Decarbonising heritage and traditional homes

A recurring challenge for housing associations when it comes to decarbonisation is the difficulty of retrofitting heritage and traditional homes. Below is a round up of some of the key information and practical guidance for retrofitting heritage and traditional homes.

Heritage homes are those which have special considerations under the planning system, due to the character and historic interest attached to the building. Traditional homes are typically defined as those built before 1919. 

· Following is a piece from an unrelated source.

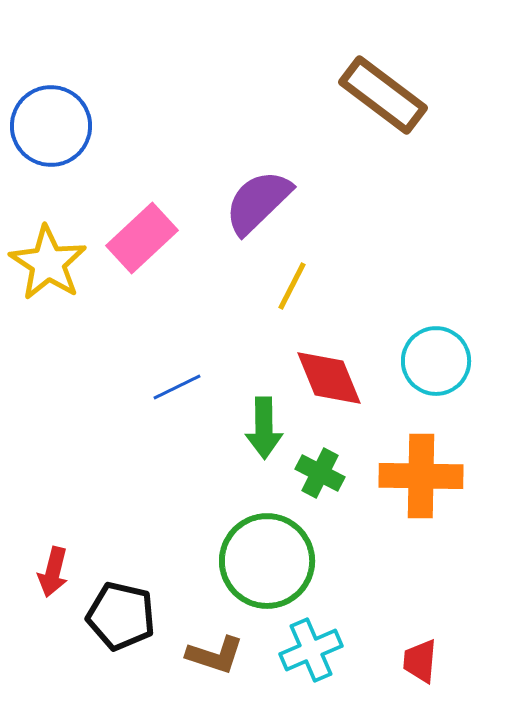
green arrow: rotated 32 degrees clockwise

Often the construction of these buildings differs to contemporary housing. For example, many are 'moisture open' meaning they allow the ingress and egress of moisture through features such as timber flooring and ventilation through chimney chutes and draughts. Consequently, these houses may require special treatment to ensure the natural balance within the home and to avoid issues with damp and mold. Find out more about the barriers to retrofitting heritage homes.

In our decarbonisation guide, we advocate for a 'fabric first' approach to decarbonisation but this may not always be appropriate for every building. It is key that heritage homes are retrofitted responsibly to ensure the protection of its character, the comfort of residents and the cost-effectiveness of heating the property. 

Historic England guidance

As the public body with responsibility of protecting heritage buildings, the primary source of guidance comes from Heritage England. The most relevant documents are outlined below and more guidance can be found on their website.

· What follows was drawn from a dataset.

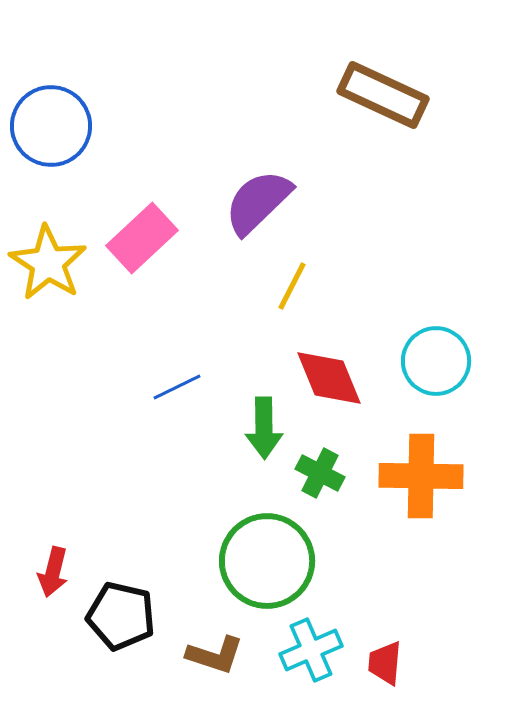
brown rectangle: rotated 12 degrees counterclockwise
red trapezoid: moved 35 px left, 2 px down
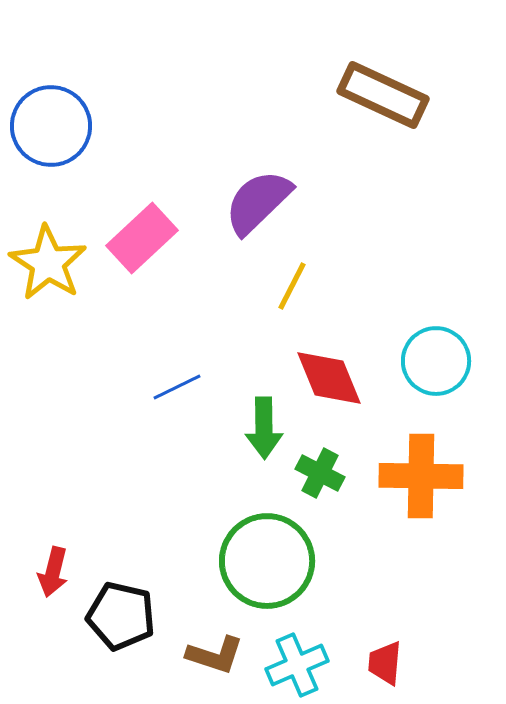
cyan cross: moved 14 px left, 15 px down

Energy Efficiency and Historic Buildings: How to Improve Energy Efficiency (2018) covers the ‘whole building approach’, outlining best practice for retrofitting heritage homes. Within this guidance, Historic England have included thirteen technical guides (see part 5: ‘Where to Get Advice’ on page 42). These cover best practice for roofs, window and floors, walls and floors.

Planning Responsible Retrofit of Traditional Buildings (2015) looks at the complexity and uncertainty in the way that older buildings, new technologies, nature and people perform and interact and how, by taking a realistic whole building approach, risks and liabilities can be reduced.

Energy Efficiency and Traditional Homes (2020) considers energy efficiency improvements to those traditional homes described as heritage assets within the planning system.

Other guidance

The Sustainable Traditional Building Alliance have created an interactive retrofit guidance wheel (updated in 2020). The wheel covers the benefits and drawbacks of various retrofit measures, linking to additional research in each area.

Responsible Retrofit of Traditional Buildings (2012) is a report on existing research and guidance with recommendations from the Sustainable Traditional Building Alliance guide which identifies the key issues in relation to retrofit.

In 2021, Historic Environment Scotland published Guide to Energy Retrofit of Traditional Buildings. Please note that there may be some differences between Scottish and English regulation, particularly in relation to planning.

Heritage Retrofit: Older Buildings and Sustainability is an annual magazine. The first edition, from 2017, was is free to access.

The Institute of Heritage Building Conservations has issued a guidance note (March 2022) as part of their toolbox on protecting and working on heritage buildings.

The UK Centre for Moisture in Buildings have created a framework dealing with managing excess moisture in older homes in relation to energy performance.